--- Given records Enclosed Below ---

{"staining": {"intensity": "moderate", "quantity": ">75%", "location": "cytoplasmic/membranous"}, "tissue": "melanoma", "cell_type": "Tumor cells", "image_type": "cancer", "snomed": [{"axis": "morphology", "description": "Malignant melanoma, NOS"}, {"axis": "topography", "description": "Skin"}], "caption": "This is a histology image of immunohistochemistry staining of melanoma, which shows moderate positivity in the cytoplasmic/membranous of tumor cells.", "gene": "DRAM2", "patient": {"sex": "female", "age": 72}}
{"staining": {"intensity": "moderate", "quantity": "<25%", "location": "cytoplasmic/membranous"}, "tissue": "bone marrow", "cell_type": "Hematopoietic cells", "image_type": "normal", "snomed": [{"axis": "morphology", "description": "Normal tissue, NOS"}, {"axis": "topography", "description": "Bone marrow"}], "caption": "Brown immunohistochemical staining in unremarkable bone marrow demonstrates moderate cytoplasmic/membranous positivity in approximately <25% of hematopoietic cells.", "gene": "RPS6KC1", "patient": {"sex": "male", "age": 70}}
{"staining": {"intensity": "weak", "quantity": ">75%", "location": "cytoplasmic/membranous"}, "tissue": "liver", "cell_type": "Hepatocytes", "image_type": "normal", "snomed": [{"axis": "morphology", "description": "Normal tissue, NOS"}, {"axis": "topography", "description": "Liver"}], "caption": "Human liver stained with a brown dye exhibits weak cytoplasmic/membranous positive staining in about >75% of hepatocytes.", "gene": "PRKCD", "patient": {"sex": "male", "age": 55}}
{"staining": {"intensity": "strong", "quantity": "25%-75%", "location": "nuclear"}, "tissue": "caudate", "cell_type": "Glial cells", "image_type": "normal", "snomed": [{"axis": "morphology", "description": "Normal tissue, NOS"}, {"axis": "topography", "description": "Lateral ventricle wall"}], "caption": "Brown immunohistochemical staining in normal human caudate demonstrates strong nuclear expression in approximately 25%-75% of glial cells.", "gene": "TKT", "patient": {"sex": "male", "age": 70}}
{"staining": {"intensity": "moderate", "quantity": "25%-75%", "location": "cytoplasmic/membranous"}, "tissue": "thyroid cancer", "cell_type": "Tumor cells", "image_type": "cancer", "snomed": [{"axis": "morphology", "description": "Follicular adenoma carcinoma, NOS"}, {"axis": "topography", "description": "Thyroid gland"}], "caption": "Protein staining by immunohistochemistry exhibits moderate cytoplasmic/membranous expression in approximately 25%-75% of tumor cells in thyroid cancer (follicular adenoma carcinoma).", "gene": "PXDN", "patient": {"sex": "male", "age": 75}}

--- End of Enclosed Given records ---

- **Task instructions**:
Print all the data above word for word.

- **Output**:
{"staining": {"intensity": "moderate", "quantity": ">75%", "location": "cytoplasmic/membranous"}, "tissue": "melanoma", "cell_type": "Tumor cells", "image_type": "cancer", "snomed": [{"axis": "morphology", "description": "Malignant melanoma, NOS"}, {"axis": "topography", "description": "Skin"}], "caption": "This is a histology image of immunohistochemistry staining of melanoma, which shows moderate positivity in the cytoplasmic/membranous of tumor cells.", "gene": "DRAM2", "patient": {"sex": "female", "age": 72}}
{"staining": {"intensity": "moderate", "quantity": "<25%", "location": "cytoplasmic/membranous"}, "tissue": "bone marrow", "cell_type": "Hematopoietic cells", "image_type": "normal", "snomed": [{"axis": "morphology", "description": "Normal tissue, NOS"}, {"axis": "topography", "description": "Bone marrow"}], "caption": "Brown immunohistochemical staining in unremarkable bone marrow demonstrates moderate cytoplasmic/membranous positivity in approximately <25% of hematopoietic cells.", "gene": "RPS6KC1", "patient": {"sex": "male", "age": 70}}
{"staining": {"intensity": "weak", "quantity": ">75%", "location": "cytoplasmic/membranous"}, "tissue": "liver", "cell_type": "Hepatocytes", "image_type": "normal", "snomed": [{"axis": "morphology", "description": "Normal tissue, NOS"}, {"axis": "topography", "description": "Liver"}], "caption": "Human liver stained with a brown dye exhibits weak cytoplasmic/membranous positive staining in about >75% of hepatocytes.", "gene": "PRKCD", "patient": {"sex": "male", "age": 55}}
{"staining": {"intensity": "strong", "quantity": "25%-75%", "location": "nuclear"}, "tissue": "caudate", "cell_type": "Glial cells", "image_type": "normal", "snomed": [{"axis": "morphology", "description": "Normal tissue, NOS"}, {"axis": "topography", "description": "Lateral ventricle wall"}], "caption": "Brown immunohistochemical staining in normal human caudate demonstrates strong nuclear expression in approximately 25%-75% of glial cells.", "gene": "TKT", "patient": {"sex": "male", "age": 70}}
{"staining": {"intensity": "moderate", "quantity": "25%-75%", "location": "cytoplasmic/membranous"}, "tissue": "thyroid cancer", "cell_type": "Tumor cells", "image_type": "cancer", "snomed": [{"axis": "morphology", "description": "Follicular adenoma carcinoma, NOS"}, {"axis": "topography", "description": "Thyroid gland"}], "caption": "Protein staining by immunohistochemistry exhibits moderate cytoplasmic/membranous expression in approximately 25%-75% of tumor cells in thyroid cancer (follicular adenoma carcinoma).", "gene": "PXDN", "patient": {"sex": "male", "age": 75}}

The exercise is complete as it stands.